DIY calibration is fun, however quite often you can spend quite a bit of money on the wrong tools and have to repurchase later the correct tools.

Actually for the first time it can/could pay to have a pro do it. 
The cost is more or less offset by the fact the pro has (should have) decent tools and you most likely will learn more in one calibration being done for you than you could possibly learn in months of forum trolling.

After that you will/would have a better idea about correct tools required.

That aside, DIY calibration.

Firstly, using someone elses hard earned settings can lead to more issues than you are trying to fix. Variances in equipment of 10% is possible coupled with the different total equipment list(DVD player,PJ) will have settings completely different from one unit to another. 

Cheap
Start with DVD calibration disks.

Options are DVE, AVIA and Getgray.(Check AVSforums for Getgray)

There is a free software available, HCFR (AVSforums), however you still need to get a probe and reference material. Get the wrong probe and you can be left wanting. Easy to use, if you know what the measurements mean, lacks real howto for the newbie.

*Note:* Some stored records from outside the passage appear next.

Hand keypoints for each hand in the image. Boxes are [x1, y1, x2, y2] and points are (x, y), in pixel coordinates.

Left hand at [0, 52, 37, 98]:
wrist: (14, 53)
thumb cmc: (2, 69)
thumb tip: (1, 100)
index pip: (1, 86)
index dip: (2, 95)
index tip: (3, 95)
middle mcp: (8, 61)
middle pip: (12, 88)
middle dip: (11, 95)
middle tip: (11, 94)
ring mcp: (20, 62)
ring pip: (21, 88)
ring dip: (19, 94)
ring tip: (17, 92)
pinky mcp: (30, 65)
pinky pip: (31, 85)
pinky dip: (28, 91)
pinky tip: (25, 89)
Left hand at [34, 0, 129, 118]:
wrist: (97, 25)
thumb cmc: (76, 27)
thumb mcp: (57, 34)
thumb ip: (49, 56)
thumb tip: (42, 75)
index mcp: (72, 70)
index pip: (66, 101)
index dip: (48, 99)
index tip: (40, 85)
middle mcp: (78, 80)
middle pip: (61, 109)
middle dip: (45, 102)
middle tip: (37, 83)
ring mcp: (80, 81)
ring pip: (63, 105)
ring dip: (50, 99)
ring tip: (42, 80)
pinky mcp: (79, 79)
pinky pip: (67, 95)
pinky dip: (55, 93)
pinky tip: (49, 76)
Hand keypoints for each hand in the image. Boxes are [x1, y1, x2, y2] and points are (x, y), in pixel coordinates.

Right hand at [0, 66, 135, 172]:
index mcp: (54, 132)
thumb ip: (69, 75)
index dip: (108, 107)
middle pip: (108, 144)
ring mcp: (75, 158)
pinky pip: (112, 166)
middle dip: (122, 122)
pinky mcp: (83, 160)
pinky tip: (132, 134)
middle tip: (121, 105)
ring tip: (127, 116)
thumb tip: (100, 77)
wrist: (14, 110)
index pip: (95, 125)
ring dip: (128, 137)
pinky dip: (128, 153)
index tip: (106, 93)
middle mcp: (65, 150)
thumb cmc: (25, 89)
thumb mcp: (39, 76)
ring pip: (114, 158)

The first of the payfor software options which is cost effective is CalMAN, here you can buy the software and probe as a package. They will also advise the best probe for your setup. Documentation is top notch, which is designed about the newbie calibrator. Also you have direct contact for help and advice from the creators through a website forum and direct email. 
There is a demo version avaliable(check out the calibration thread in these forums).
Quite a few who frequent these forums use it.
I rate this quite highly as a cost effective option.


----------



## DIYHT1 (Oct 29, 2007)

Thanks Smokey, I'll keep on reading threads.


----------



## Sonnie (Apr 11, 2006)

I'm not familiar with how all this works and what you need, but CalMAN is offering their software v3 download for free.


----------